EXERCISE DESCRIPTION => All the entries need to be quoted exactly, apart from the pictures, which you should drop.
____
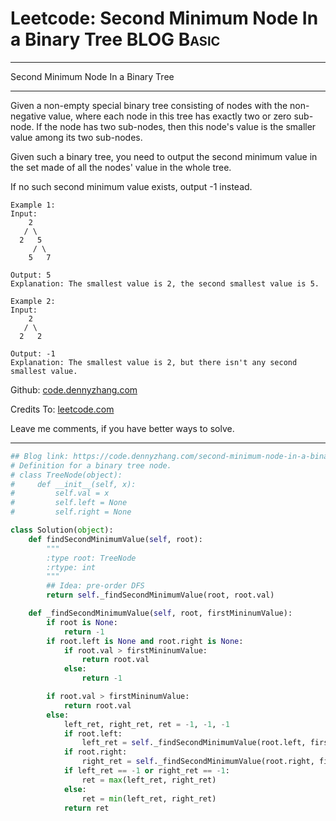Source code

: * Leetcode: Second Minimum Node In a Binary Tree                                   :BLOG:Basic:
#+STARTUP: showeverything
#+OPTIONS: toc:nil \n:t ^:nil creator:nil d:nil
:PROPERTIES:
:type:     binarytree
:END:
---------------------------------------------------------------------
Second Minimum Node In a Binary Tree
---------------------------------------------------------------------
Given a non-empty special binary tree consisting of nodes with the non-negative value, where each node in this tree has exactly two or zero sub-node. If the node has two sub-nodes, then this node's value is the smaller value among its two sub-nodes.

Given such a binary tree, you need to output the second minimum value in the set made of all the nodes' value in the whole tree.

If no such second minimum value exists, output -1 instead.
#+BEGIN_EXAMPLE
Example 1:
Input: 
    2
   / \
  2   5
     / \
    5   7

Output: 5
Explanation: The smallest value is 2, the second smallest value is 5.
#+END_EXAMPLE

#+BEGIN_EXAMPLE
Example 2:
Input: 
    2
   / \
  2   2

Output: -1
Explanation: The smallest value is 2, but there isn't any second smallest value.
#+END_EXAMPLE

Github: [[https://github.com/dennyzhang/code.dennyzhang.com/tree/master/problems/second-minimum-node-in-a-binary-tree][code.dennyzhang.com]]

Credits To: [[https://leetcode.com/problems/second-minimum-node-in-a-binary-tree/description/][leetcode.com]]

Leave me comments, if you have better ways to solve.
---------------------------------------------------------------------

#+BEGIN_SRC python
## Blog link: https://code.dennyzhang.com/second-minimum-node-in-a-binary-tree
# Definition for a binary tree node.
# class TreeNode(object):
#     def __init__(self, x):
#         self.val = x
#         self.left = None
#         self.right = None

class Solution(object):
    def findSecondMinimumValue(self, root):
        """
        :type root: TreeNode
        :rtype: int
        """
        ## Idea: pre-order DFS
        return self._findSecondMinimumValue(root, root.val)

    def _findSecondMinimumValue(self, root, firstMininumValue):
        if root is None:
            return -1
        if root.left is None and root.right is None:
            if root.val > firstMininumValue:
                return root.val
            else:
                return -1

        if root.val > firstMininumValue:
            return root.val
        else:
            left_ret, right_ret, ret = -1, -1, -1
            if root.left:
                left_ret = self._findSecondMinimumValue(root.left, firstMininumValue)
            if root.right:
                right_ret = self._findSecondMinimumValue(root.right, firstMininumValue)
            if left_ret == -1 or right_ret == -1:
                ret = max(left_ret, right_ret)
            else:
                ret = min(left_ret, right_ret)
            return ret
#+END_SRC

#+BEGIN_HTML
<div style="overflow: hidden;">
<div style="float: left; padding: 5px"> <a href="https://www.linkedin.com/in/dennyzhang001"><img src="https://www.dennyzhang.com/wp-content/uploads/sns/linkedin.png" alt="linkedin" /></a></div>
<div style="float: left; padding: 5px"><a href="https://github.com/dennyzhang"><img src="https://www.dennyzhang.com/wp-content/uploads/sns/github.png" alt="github" /></a></div>
<div style="float: left; padding: 5px"><a href="https://www.dennyzhang.com/slack" target="_blank" rel="nofollow"><img src="https://slack.dennyzhang.com/badge.svg" alt="slack"/></a></div>
</div>
#+END_HTML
____
EXERCISE OUTPUT =>
Source code

: * Leetcode: Second Minimum Node In a Binary Tree                                   :BLOG:Basic:
#+STARTUP: showeverything
#+OPTIONS: toc:nil \n:t ^:nil creator:nil d:nil
:PROPERTIES:
:type:     binarytree
:END:
---------------------------------------------------------------------
Second Minimum Node In a Binary Tree
---------------------------------------------------------------------
Given a non-empty special binary tree consisting of nodes with the non-negative value, where each node in this tree has exactly two or zero sub-node. If the node has two sub-nodes, then this node's value is the smaller value among its two sub-nodes.

Given such a binary tree, you need to output the second minimum value in the set made of all the nodes' value in the whole tree.

If no such second minimum value exists, output -1 instead.
#+BEGIN_EXAMPLE
Example 1:
Input: 
    2
   / \
  2   5
     / \
    5   7

Output: 5
Explanation: The smallest value is 2, the second smallest value is 5.
#+END_EXAMPLE

#+BEGIN_EXAMPLE
Example 2:
Input: 
    2
   / \
  2   2

Output: -1
Explanation: The smallest value is 2, but there isn't any second smallest value.
#+END_EXAMPLE

Github: [[https://github.com/dennyzhang/code.dennyzhang.com/tree/master/problems/second-minimum-node-in-a-binary-tree][code.dennyzhang.com]]

Credits To: [[https://leetcode.com/problems/second-minimum-node-in-a-binary-tree/description/][leetcode.com]]

Leave me comments, if you have better ways to solve.
---------------------------------------------------------------------

#+BEGIN_SRC python
## Blog link: https://code.dennyzhang.com/second-minimum-node-in-a-binary-tree
# Definition for a binary tree node.
# class TreeNode(object):
#     def __init__(self, x):
#         self.val = x
#         self.left = None
#         self.right = None

class Solution(object):
    def findSecondMinimumValue(self, root):
        """
        :type root: TreeNode
        :rtype: int
        """
        ## Idea: pre-order DFS
        return self._findSecondMinimumValue(root, root.val)

    def _findSecondMinimumValue(self, root, firstMininumValue):
        if root is None:
            return -1
        if root.left is None and root.right is None:
            if root.val > firstMininumValue:
                return root.val
            else:
                return -1

        if root.val > firstMininumValue:
            return root.val
        else:
            left_ret, right_ret, ret = -1, -1, -1
            if root.left:
                left_ret = self._findSecondMinimumValue(root.left, firstMininumValue)
            if root.right:
                right_ret = self._findSecondMinimumValue(root.right, firstMininumValue)
            if left_ret == -1 or right_ret == -1:
                ret = max(left_ret, right_ret)
            else:
                ret = min(left_ret, right_ret)
            return ret
#+END_SRC

#+BEGIN_HTML
<div style="overflow: hidden;">
<div style="float: left; padding: 5px"> <a href="https://www.linkedin.com/in/dennyzhang001"><img src="https://www.dennyzhang.com/wp-content/uploads/sns/linkedin.png" alt="linkedin" /></a></div>
<div style="float: left; padding: 5px"><a href="https://github.com/dennyzhang"><img src="https://www.dennyzhang.com/wp-content/uploads/sns/github.png" alt="github" /></a></div>
<div style="float: left; padding: 5px"><a href="https://www.dennyzhang.com/slack" target="_blank" rel="nofollow"><img src="https://slack.dennyzhang.com/badge.svg" alt="slack"/></a></div>
</div>
#+END_HTML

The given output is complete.